§ Task instructions: In the material below, find the line with "pinky mcp: (166, 168)" and the line with "pinky mcp: (174, 137)". Output exactly those two lines and all lines between them, leaving out pictures.

§ Records provided:

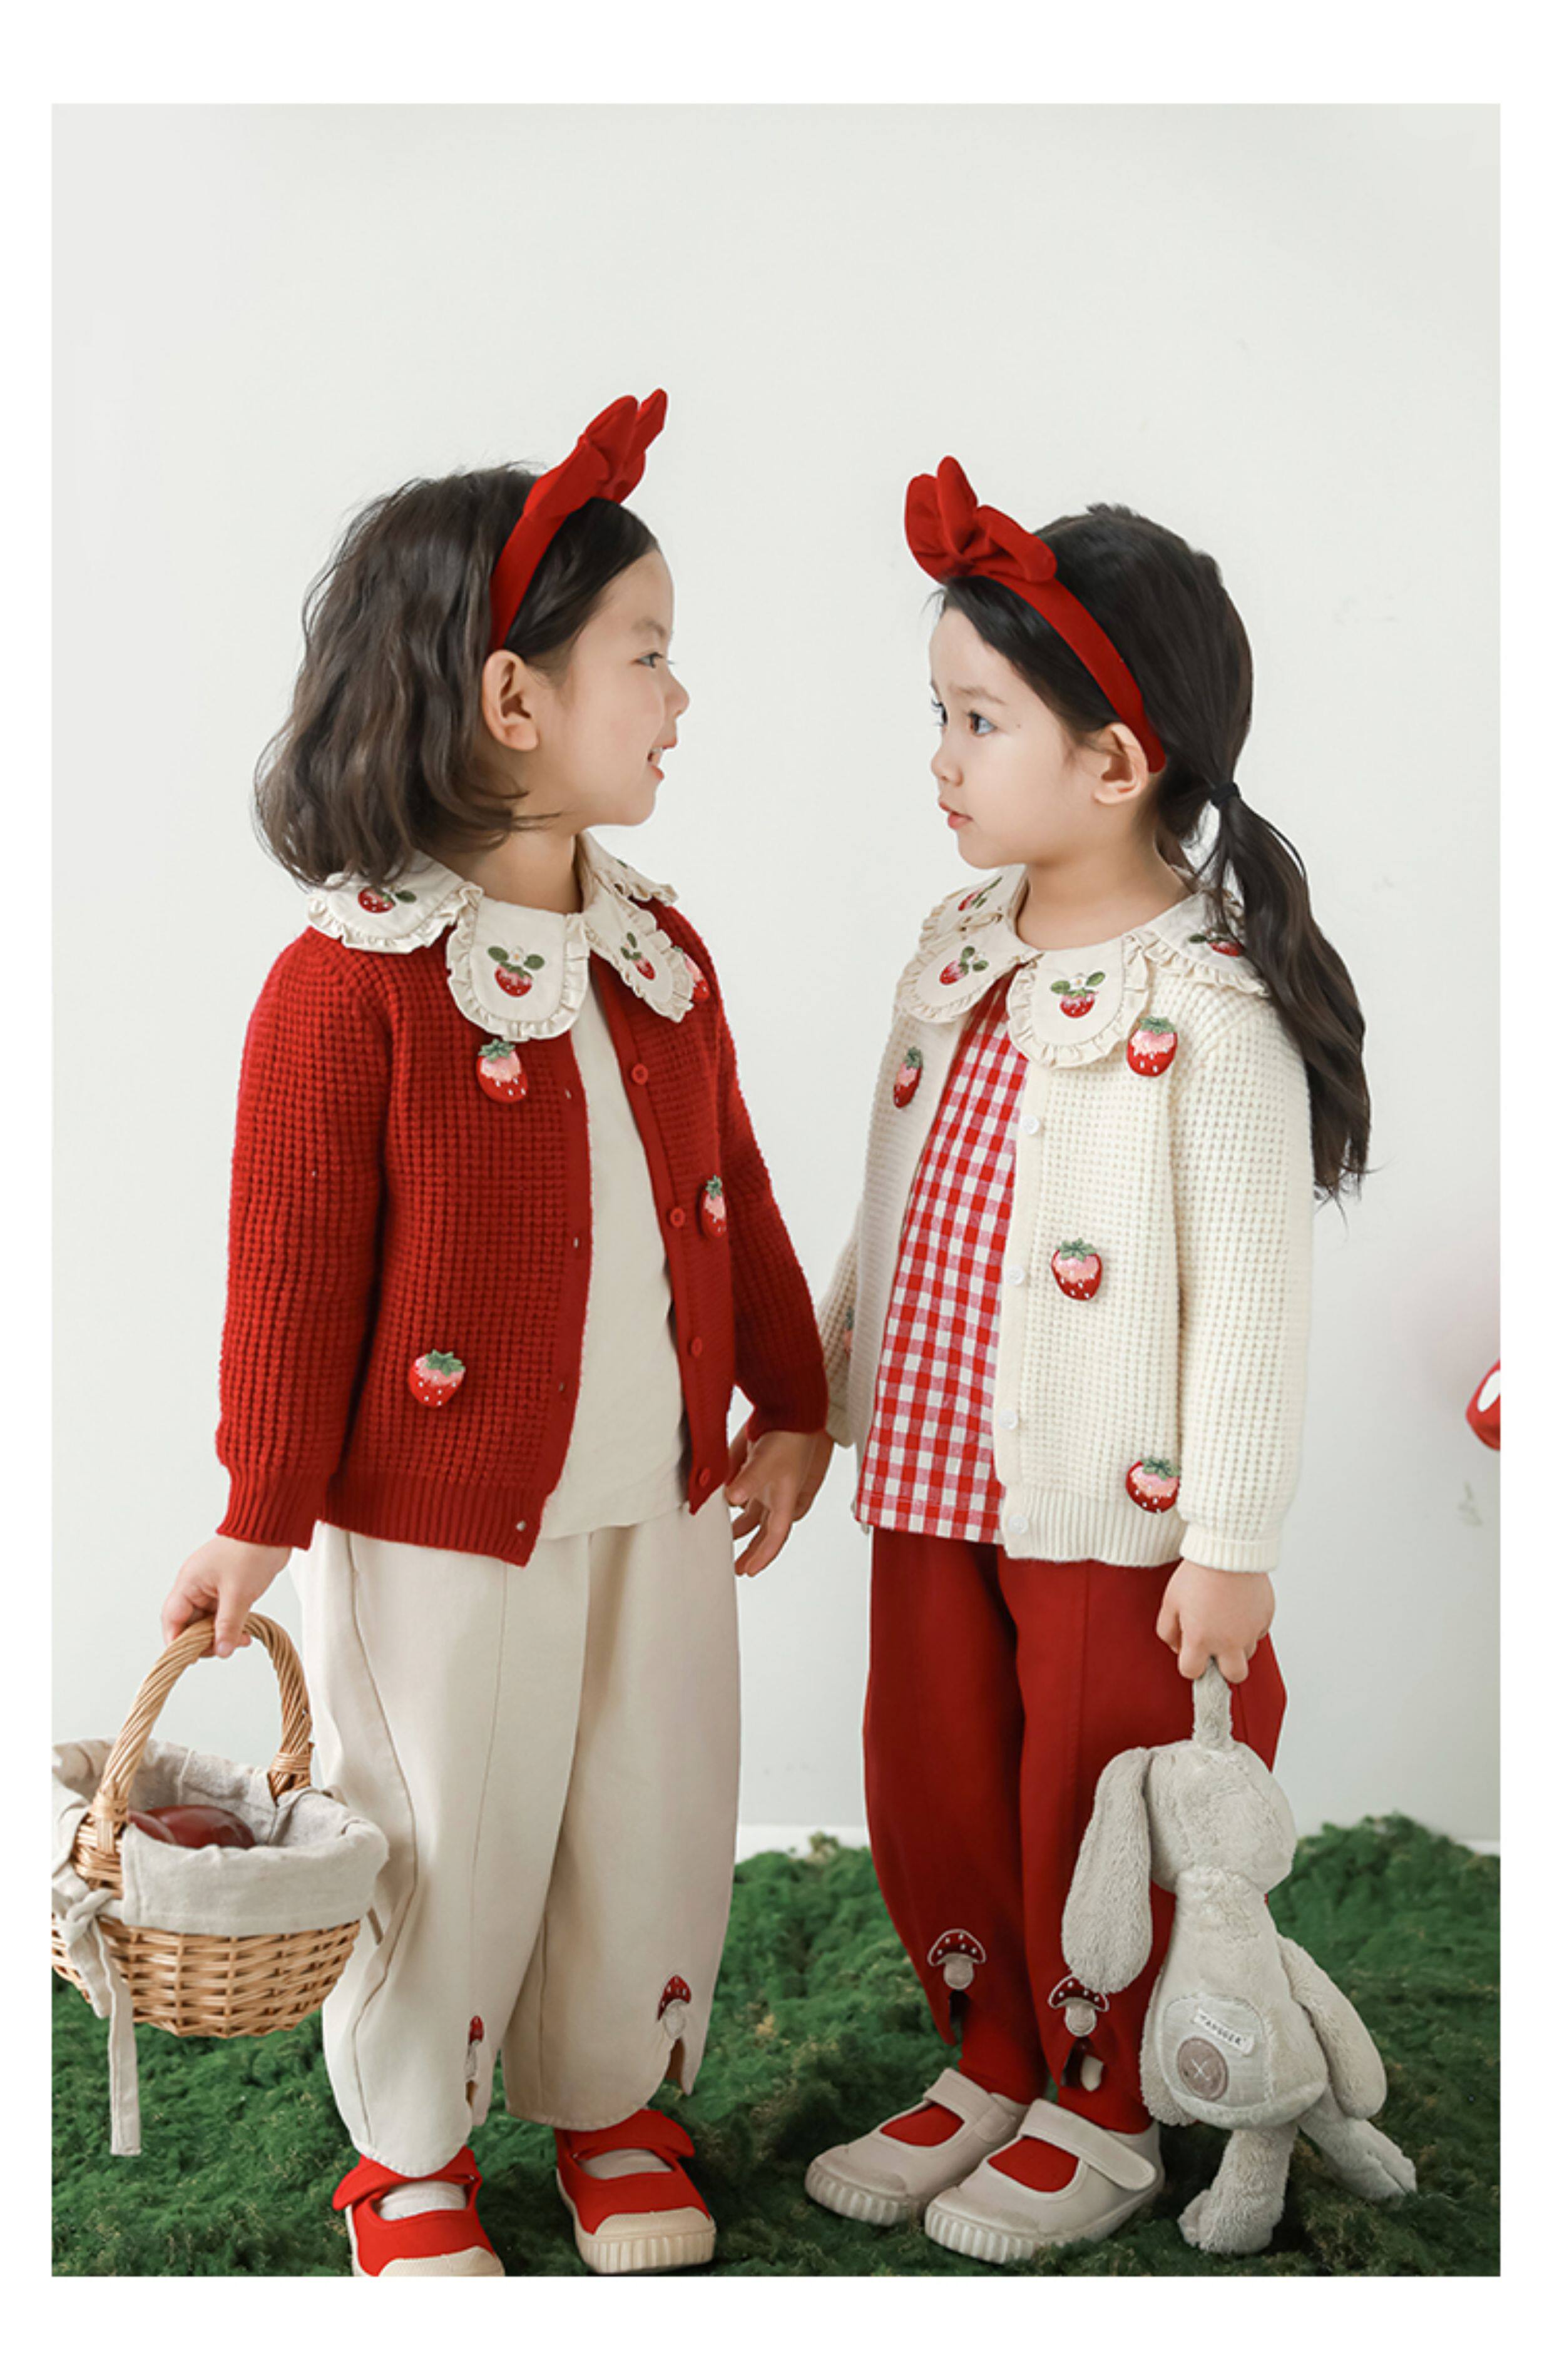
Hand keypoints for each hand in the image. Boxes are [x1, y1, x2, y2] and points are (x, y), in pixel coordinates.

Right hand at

...

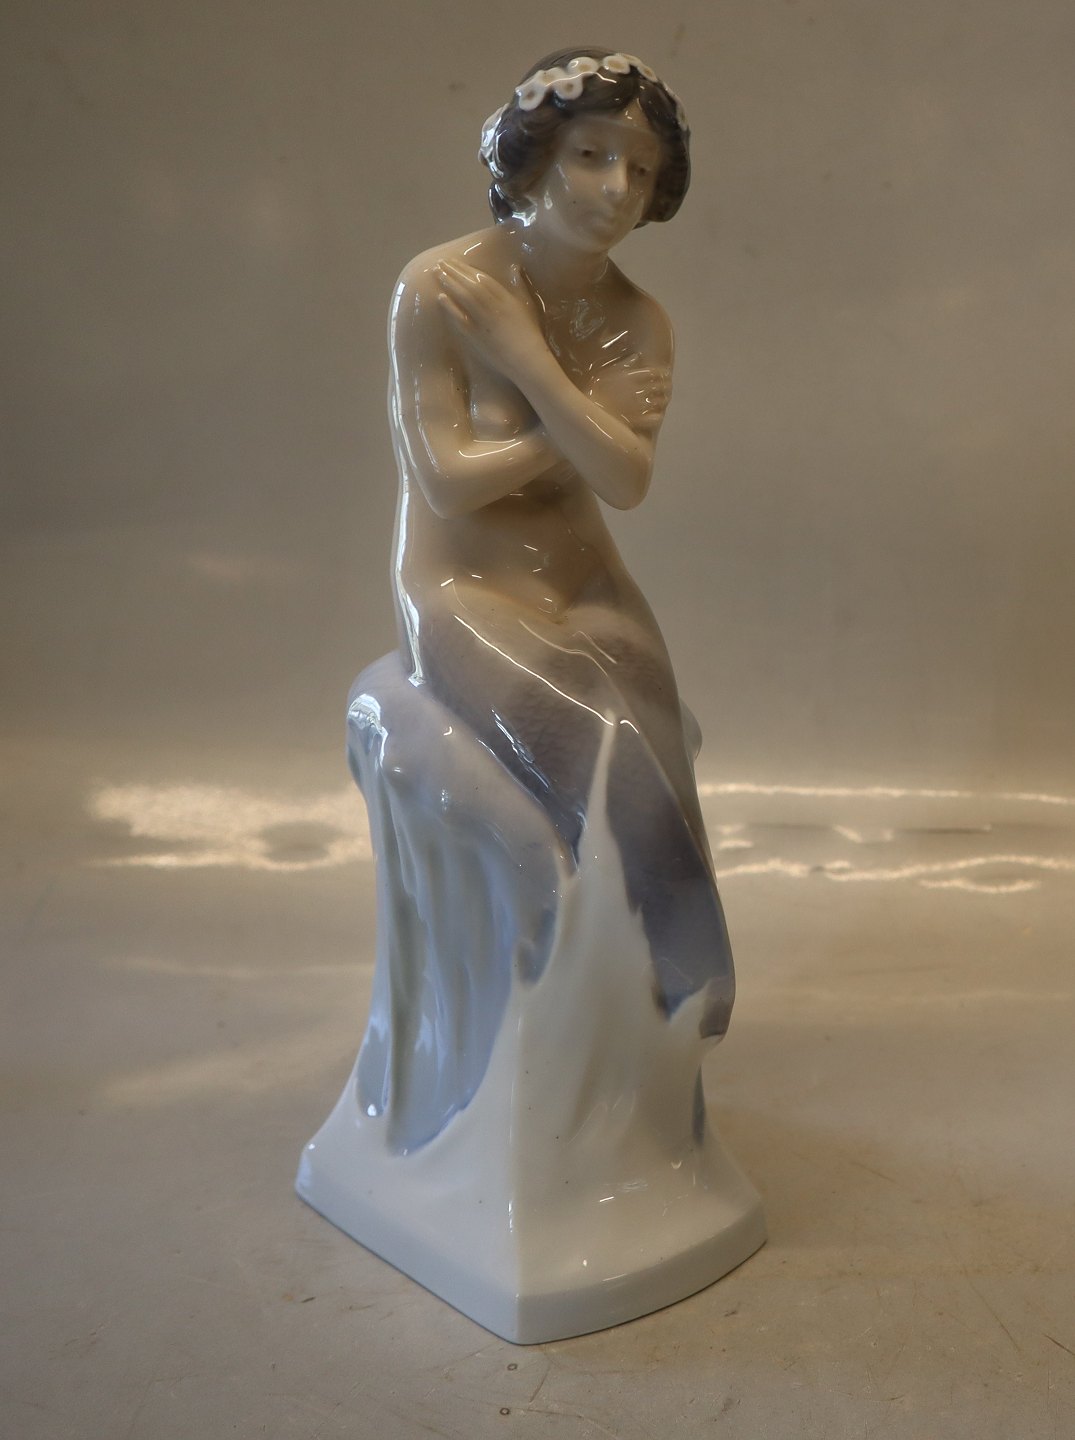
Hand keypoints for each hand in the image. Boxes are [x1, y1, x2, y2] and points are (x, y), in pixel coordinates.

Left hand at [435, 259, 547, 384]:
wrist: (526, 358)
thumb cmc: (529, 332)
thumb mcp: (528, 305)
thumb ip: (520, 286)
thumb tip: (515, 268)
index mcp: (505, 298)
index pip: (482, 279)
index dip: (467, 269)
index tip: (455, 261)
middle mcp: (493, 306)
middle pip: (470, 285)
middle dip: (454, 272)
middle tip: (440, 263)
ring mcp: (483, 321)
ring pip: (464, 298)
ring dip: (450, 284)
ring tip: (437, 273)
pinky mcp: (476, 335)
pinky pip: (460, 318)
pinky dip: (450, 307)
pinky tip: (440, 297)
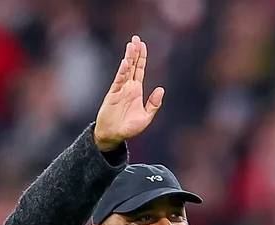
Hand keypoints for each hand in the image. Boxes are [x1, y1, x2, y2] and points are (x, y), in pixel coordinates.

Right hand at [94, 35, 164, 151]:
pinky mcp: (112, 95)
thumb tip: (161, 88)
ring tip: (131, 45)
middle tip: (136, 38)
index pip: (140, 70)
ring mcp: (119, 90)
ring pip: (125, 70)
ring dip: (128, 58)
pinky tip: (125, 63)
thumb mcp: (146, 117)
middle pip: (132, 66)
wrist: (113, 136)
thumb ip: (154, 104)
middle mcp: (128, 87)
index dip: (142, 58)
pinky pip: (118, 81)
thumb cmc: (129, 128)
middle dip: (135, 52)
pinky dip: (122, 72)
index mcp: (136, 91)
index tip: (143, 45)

---

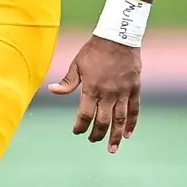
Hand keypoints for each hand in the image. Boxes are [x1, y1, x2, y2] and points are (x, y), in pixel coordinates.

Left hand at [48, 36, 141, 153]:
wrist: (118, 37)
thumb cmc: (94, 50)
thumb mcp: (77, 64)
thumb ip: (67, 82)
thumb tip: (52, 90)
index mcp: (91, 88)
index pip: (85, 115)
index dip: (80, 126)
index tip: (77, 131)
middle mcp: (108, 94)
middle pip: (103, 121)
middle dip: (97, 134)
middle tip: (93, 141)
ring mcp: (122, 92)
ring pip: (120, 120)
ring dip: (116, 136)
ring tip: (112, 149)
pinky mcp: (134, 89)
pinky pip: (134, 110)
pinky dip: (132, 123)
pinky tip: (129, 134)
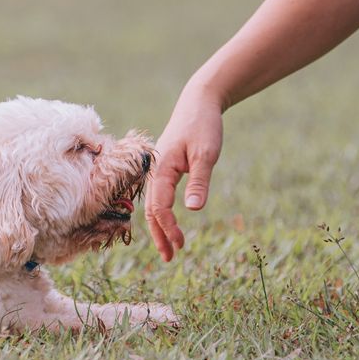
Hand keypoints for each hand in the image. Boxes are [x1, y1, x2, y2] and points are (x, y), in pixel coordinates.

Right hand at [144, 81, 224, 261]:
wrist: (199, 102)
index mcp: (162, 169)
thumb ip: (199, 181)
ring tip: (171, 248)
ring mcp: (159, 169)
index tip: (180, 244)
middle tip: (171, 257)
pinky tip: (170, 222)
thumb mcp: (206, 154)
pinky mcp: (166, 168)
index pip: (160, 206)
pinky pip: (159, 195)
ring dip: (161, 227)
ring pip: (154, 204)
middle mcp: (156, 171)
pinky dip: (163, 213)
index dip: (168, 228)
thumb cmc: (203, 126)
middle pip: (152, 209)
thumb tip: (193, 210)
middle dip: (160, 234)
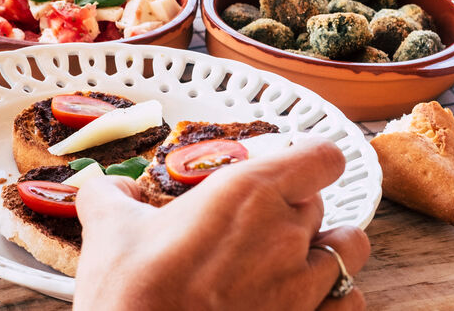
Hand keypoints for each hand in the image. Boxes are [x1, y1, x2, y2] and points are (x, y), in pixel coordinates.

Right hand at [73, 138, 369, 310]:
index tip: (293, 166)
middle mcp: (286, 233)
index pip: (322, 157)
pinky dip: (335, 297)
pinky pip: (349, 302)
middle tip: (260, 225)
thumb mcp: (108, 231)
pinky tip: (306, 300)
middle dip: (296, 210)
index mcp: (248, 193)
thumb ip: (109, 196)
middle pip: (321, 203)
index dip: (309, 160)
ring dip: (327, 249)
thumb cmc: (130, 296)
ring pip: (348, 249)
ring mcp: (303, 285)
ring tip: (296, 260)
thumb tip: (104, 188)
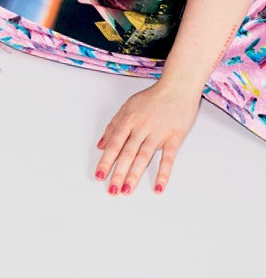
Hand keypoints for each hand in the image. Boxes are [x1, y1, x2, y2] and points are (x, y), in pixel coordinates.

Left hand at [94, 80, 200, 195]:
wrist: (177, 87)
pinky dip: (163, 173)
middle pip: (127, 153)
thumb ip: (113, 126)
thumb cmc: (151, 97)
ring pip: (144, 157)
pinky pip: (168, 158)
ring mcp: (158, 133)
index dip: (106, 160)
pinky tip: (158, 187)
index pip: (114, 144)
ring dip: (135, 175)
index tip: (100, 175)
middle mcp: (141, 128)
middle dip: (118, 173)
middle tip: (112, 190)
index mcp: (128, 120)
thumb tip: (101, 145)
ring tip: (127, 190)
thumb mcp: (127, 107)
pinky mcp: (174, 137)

§ Solution for this problem:
pinky mcp: (166, 168)
index pip: (160, 206)
pinky pip: (159, 195)
ring dip: (161, 227)
ring pip: (154, 204)
middle mcp: (156, 171)
pinky dip: (163, 213)
index dip: (168, 228)
thumb cmc: (203, 126)
middle pip: (152, 209)
thumb tip: (193, 210)
middle dip: (160, 234)
Hand keypoints for each hand in the image. Boxes are [x1, y1, x2, y2] and points are (x, y), in pixel coordinates.

Right hand at [73, 138, 369, 310]:
index tip: (293, 166)
middle mcp: (286, 233)
index pip: (322, 157)
pinky dip: (335, 297)
pinky pip: (349, 302)
middle tip: (260, 225)
thumb mcp: (108, 231)
pinky tip: (306, 300)
middle dip: (296, 210)
index mcp: (248, 193)
thumb ip: (109, 196)
middle pip: (321, 203)
index dip: (309, 160)
ring dip: (327, 249)
thumb cmc: (130, 296)
ring pip: (348, 249)
ring mcp: (303, 285)
ring tip: (296, 260)
thumb tip: (104, 188)
Hand keypoints for each hand in the image. Boxes are [x1, y1, x2, y2] and points are (x, y), in pixel coordinates.

Left hand at [94, 80, 200, 195]:
wrist: (177, 87)
pinky dip: (163, 173)
middle pip: (127, 153)
thumb ip: (113, 126)
thumb cmc: (151, 97)
ring pip: (144, 157)
pinky pip: (168, 158)
ring mcp: (158, 133)
index dip: (106, 160)
pinky tip: (158, 187)
index pip: (114, 144)
ring dip: (135, 175)
index tip: (100, 175)
middle mcp: (141, 128)
middle dip: (118, 173)
middle tip: (112, 190)
index mcp: (128, 120)
thumb tip: (101, 145)
ring tip: (127, 190)
thumb mcp: (127, 107)
pinky mcp: (174, 137)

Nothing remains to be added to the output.